Juif en Suisse ou Suisse juif…
Dans le genre saga de famille sur papier faisant presque plus fort que la TV et le tout-électronique, l’œuvre de l’écrivain juif zurichois autour de l’emblématique communauté d’Endingen essaimée à Baden et Zurich demeurera un cas. écrite pour les Juifs de Suisse (éventuellement aussi Suisses juifs…), elle a d’abord conquis l’Allemagne et les Pays-Bas. Puis maintenant la France où l’on parlait même d’un prix littéraire… Or, justement, comme toute bonne série ¬télévisée (indépendamment de nombreuses chansons, l’auteur a signé plusieurs sitcoms dont «Fascht e Familie» et «Fertig Lustig»), le pavé de Lewinsky est construit selon le principe de la boucle autour d’arborescences ayant certaines récurrences pour ressort. Sans déflorer le plaisir de sa lecture, on peut donc dire qu’on y retrouve cycliquement le personnage ou plutôt l’esprit principal éponyme. Dont la présence est d’autant plus prégnante qu’il est censé être absent mais, tout filigranesque que soit son rôle, a une fonction des plus importante tout au long des cinq époques, concues comme autant
de tableaux traversés par les familles Meijer, Pomeranz, Pollack et Kamionker entre 1871 et 1945.

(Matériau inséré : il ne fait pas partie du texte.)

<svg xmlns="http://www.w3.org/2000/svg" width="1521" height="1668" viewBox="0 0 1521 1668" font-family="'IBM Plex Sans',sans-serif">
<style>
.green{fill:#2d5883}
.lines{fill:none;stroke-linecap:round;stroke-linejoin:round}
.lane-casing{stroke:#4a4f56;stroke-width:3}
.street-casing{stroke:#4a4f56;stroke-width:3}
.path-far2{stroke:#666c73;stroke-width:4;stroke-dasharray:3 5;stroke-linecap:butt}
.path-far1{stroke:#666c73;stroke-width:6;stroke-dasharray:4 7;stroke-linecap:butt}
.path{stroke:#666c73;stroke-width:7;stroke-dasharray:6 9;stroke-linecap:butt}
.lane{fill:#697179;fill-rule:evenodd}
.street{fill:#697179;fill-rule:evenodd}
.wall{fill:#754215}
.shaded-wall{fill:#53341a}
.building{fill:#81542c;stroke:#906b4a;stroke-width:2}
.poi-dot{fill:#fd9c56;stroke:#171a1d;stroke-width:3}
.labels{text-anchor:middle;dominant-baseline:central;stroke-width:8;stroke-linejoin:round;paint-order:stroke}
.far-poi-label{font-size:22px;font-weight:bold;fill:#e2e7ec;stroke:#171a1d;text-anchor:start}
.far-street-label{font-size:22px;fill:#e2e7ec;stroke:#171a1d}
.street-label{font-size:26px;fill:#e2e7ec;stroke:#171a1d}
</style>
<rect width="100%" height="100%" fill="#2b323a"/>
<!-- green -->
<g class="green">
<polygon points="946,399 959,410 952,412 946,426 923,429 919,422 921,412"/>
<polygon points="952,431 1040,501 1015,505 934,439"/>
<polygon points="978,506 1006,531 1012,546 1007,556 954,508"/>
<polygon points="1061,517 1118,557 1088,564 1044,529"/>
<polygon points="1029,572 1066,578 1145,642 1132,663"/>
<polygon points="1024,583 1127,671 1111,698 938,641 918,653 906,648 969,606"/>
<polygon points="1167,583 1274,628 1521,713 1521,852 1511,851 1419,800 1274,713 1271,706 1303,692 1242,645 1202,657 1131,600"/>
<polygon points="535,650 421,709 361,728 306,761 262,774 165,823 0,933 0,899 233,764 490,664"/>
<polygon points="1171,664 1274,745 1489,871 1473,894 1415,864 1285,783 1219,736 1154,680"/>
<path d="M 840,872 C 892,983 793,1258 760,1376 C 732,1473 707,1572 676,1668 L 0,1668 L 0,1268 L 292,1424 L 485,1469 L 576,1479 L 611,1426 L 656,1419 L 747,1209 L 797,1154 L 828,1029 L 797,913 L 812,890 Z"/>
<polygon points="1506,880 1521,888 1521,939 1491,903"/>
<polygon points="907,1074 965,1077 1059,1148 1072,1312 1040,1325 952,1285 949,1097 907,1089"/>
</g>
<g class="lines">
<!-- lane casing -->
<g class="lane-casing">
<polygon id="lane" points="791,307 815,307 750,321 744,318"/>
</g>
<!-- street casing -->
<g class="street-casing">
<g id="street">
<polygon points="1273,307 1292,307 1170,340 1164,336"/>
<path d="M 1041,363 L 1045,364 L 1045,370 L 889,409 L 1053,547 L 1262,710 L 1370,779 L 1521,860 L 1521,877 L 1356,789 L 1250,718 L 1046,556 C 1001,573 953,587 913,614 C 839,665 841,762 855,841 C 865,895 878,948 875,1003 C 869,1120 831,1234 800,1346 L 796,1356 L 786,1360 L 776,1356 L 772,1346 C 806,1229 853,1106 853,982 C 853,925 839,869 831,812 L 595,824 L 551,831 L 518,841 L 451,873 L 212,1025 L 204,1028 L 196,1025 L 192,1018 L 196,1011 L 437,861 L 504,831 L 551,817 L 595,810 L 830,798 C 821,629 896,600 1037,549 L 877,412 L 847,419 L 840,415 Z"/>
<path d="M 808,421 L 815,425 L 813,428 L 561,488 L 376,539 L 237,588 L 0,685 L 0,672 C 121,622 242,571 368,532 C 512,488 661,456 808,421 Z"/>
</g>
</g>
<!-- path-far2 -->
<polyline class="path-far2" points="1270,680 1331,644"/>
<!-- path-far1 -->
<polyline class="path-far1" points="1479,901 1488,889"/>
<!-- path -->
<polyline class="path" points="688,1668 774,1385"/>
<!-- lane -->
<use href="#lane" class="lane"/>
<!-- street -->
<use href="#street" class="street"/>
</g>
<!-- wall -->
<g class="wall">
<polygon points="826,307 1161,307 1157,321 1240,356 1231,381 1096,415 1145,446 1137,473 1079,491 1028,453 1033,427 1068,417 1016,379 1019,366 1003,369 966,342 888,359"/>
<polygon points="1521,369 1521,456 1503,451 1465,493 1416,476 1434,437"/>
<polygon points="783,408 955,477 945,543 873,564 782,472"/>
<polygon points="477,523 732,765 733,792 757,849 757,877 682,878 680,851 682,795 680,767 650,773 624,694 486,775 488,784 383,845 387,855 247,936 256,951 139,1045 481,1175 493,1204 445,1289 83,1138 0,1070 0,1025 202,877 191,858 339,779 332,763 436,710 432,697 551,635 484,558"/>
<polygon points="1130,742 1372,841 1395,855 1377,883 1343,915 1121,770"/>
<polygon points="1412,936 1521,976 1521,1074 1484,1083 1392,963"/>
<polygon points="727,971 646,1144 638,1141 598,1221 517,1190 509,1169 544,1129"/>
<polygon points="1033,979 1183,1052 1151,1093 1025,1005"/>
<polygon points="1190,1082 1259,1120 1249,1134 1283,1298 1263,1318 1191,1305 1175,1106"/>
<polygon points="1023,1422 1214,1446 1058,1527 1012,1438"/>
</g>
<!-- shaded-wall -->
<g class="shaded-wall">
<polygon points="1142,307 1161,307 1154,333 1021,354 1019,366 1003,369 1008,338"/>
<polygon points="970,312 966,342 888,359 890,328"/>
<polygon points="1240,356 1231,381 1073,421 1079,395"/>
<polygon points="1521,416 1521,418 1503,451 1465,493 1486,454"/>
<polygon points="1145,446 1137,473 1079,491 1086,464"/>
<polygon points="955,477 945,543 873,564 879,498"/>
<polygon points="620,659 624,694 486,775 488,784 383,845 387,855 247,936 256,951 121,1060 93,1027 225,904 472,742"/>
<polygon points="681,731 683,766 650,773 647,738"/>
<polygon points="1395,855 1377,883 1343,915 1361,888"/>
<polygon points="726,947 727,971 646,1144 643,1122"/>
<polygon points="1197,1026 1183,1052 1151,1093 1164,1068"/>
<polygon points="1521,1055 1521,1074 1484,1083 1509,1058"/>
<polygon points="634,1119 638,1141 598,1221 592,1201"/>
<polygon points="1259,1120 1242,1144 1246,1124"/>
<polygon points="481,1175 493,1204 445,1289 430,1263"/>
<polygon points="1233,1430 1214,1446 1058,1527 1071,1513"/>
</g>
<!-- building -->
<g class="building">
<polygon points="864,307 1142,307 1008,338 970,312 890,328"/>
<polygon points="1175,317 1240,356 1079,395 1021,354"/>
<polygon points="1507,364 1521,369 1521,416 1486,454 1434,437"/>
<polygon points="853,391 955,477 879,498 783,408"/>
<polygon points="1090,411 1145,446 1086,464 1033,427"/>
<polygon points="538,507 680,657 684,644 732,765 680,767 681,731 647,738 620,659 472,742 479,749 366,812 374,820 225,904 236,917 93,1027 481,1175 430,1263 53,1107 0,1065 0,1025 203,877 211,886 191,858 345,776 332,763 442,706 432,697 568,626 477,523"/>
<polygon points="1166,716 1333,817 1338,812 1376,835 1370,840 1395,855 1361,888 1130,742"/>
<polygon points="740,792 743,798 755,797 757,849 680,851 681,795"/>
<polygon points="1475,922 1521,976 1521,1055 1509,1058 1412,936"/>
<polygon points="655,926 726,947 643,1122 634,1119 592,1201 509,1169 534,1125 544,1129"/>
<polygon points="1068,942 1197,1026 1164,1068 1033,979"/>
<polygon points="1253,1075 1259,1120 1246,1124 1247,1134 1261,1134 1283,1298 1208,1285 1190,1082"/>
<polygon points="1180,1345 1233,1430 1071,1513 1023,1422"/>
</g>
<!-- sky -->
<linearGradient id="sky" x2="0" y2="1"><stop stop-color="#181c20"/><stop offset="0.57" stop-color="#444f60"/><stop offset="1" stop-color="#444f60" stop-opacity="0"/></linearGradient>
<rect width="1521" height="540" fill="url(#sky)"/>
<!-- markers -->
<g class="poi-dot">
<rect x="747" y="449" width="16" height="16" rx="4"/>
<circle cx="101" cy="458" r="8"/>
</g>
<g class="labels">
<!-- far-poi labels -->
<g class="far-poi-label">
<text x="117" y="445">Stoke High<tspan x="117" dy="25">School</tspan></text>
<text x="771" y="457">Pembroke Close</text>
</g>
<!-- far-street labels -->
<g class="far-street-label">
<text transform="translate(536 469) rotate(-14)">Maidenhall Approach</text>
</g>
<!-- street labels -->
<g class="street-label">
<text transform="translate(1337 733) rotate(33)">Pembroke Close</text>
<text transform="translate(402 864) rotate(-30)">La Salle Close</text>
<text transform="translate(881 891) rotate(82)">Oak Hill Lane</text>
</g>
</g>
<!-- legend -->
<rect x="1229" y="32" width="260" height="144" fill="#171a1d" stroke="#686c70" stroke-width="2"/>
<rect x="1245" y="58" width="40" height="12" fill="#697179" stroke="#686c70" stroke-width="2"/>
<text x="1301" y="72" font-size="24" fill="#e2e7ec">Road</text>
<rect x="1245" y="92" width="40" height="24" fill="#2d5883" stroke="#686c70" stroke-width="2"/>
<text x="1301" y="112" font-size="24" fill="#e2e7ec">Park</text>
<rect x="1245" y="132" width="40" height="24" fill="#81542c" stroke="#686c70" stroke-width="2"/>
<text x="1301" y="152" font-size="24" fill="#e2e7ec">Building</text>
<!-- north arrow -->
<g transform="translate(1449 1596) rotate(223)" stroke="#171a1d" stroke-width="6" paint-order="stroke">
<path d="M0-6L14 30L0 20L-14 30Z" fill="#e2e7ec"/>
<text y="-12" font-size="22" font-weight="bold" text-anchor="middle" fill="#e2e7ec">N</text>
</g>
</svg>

Autant que Salomon, «Janki», Golda, Hannele ou Rachele et Golda, la hevra, le beheime et les tissus fins (de France…) puis la médecine et des professions de plus en plus «en vue» jouent des rôles particulièrement importants dans l’histoire de cette mischpo’he. Dans laquelle plus d’une famille juive suisse ashkénaze se reconnaîtra et que l’on dirait droit sortie d’une adaptation des livres faisant actuellement florès sur les communautés. Entre la tentation de l’assimilation, voire de la conversion, les sirènes du communisme, la Mob, le péril du nazisme, la Shoah, le grand espoir du sionisme ou le sort du mamzer et les joies ou difficultés de la différence, elle parcourt toutes les strates du paysage mental juif ashkenaze depuis la fin des guerres napoléoniennes. Mais, que ce soit à travers les combats (gagné pour le droit de cité, perdu contre l’interdiction de la she’hita), certaines variations judéo-alsaciennes à résonances aujourd’hui presque «lacaniennes» (Désirée et la déchirée…), le fantasme d’une nièce «visitée», les considérations morales ponctuant le récit ou les interprétations successives de la halakha face à la modernité, voire les odeurs ramenées de tous les pays traversés, l’oncle Melnitz revient toujours. Avec des histoires de deuil et de vie qui ne semblent pas nées que par hasard…
Grasset, 776 p
A l’invitation de la LICRA, lundi 17 novembre 2008, à 20 heures 30, Salle des Vignerons du Buffet de la Gare de Lausanne, Charles Lewinsky s’exprimera sur le thème: «Suisse juif ou Juif suisse».